TASK DETAILS – Copy out every row, substituting "site" for "locality" and keeping the rest unchanged. Omit the pictures.

Saved entries
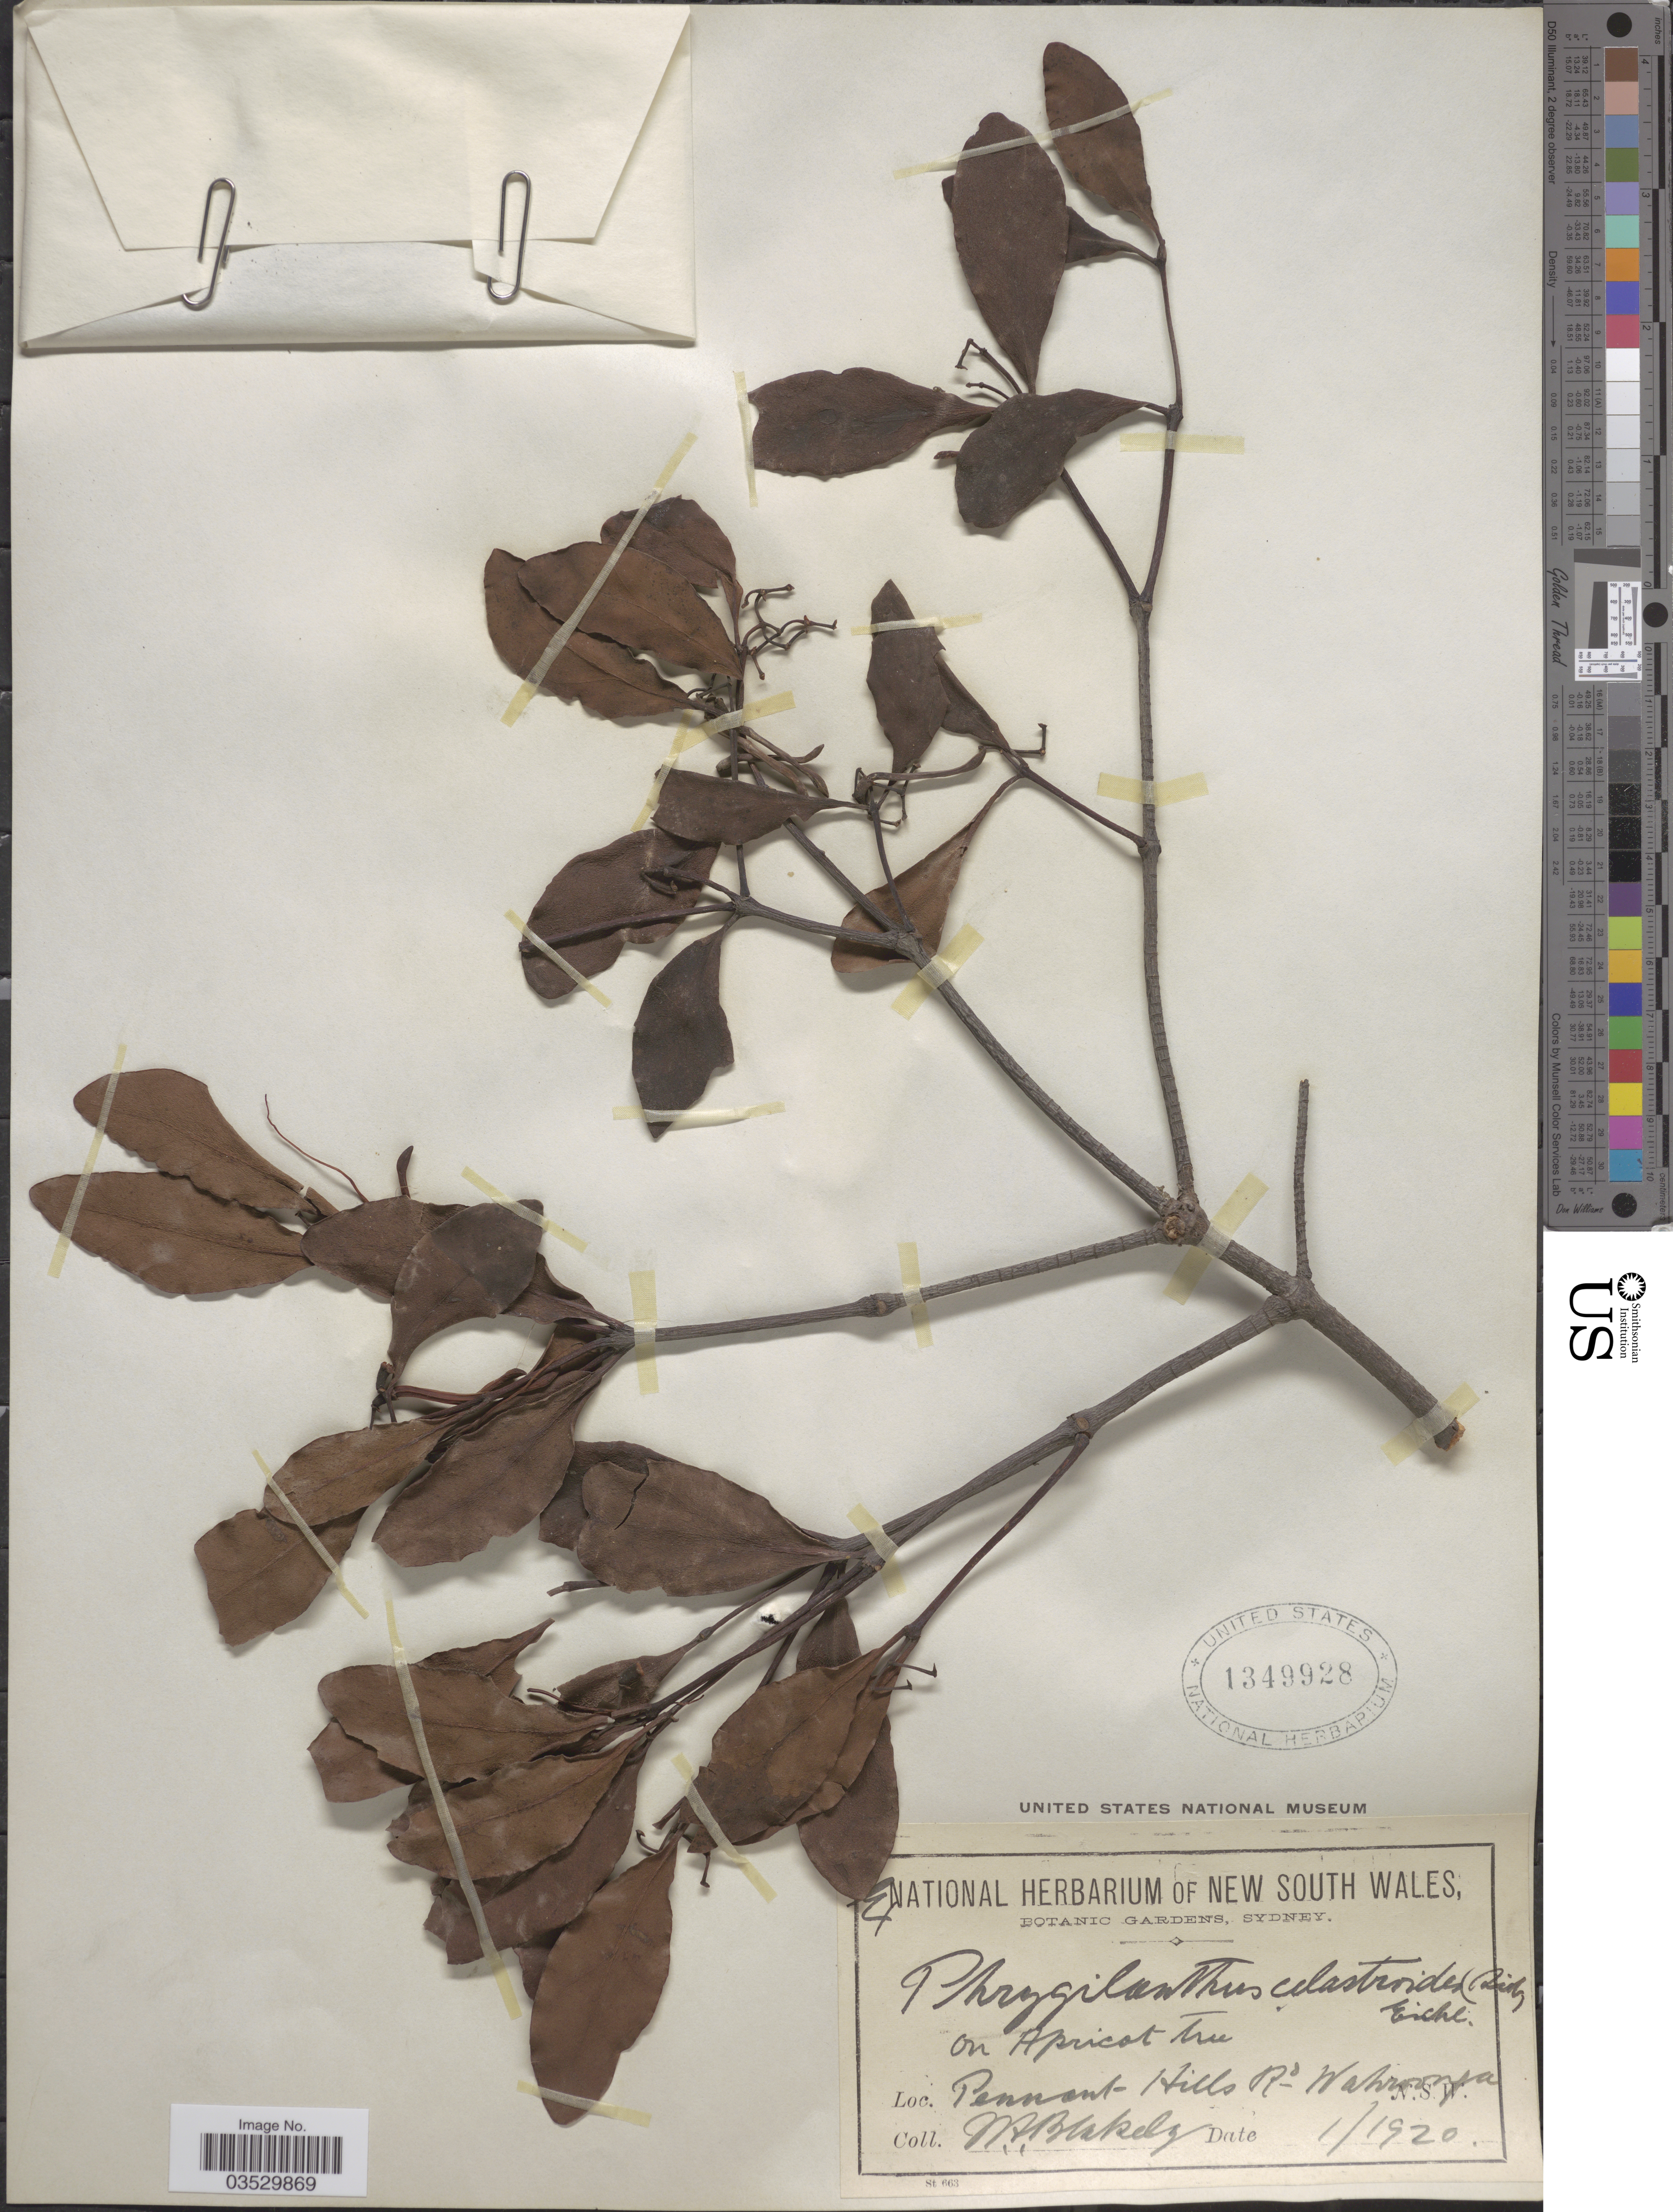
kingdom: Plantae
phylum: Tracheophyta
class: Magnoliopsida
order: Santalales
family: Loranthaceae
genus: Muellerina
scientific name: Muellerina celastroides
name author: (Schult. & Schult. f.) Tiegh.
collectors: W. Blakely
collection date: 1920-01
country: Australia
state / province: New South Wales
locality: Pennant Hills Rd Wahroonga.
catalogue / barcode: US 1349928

ANSWER IN FULL –
kingdom: Plantae
phylum: Tracheophyta
class: Magnoliopsida
order: Santalales
family: Loranthaceae
genus: Muellerina
scientific name: Muellerina celastroides
name author: (Schult. & Schult. f.) Tiegh.
collectors: W. Blakely
collection date: 1920-01
country: Australia
state / province: New South Wales
site: Pennant Hills Rd Wahroonga.
catalogue / barcode: US 1349928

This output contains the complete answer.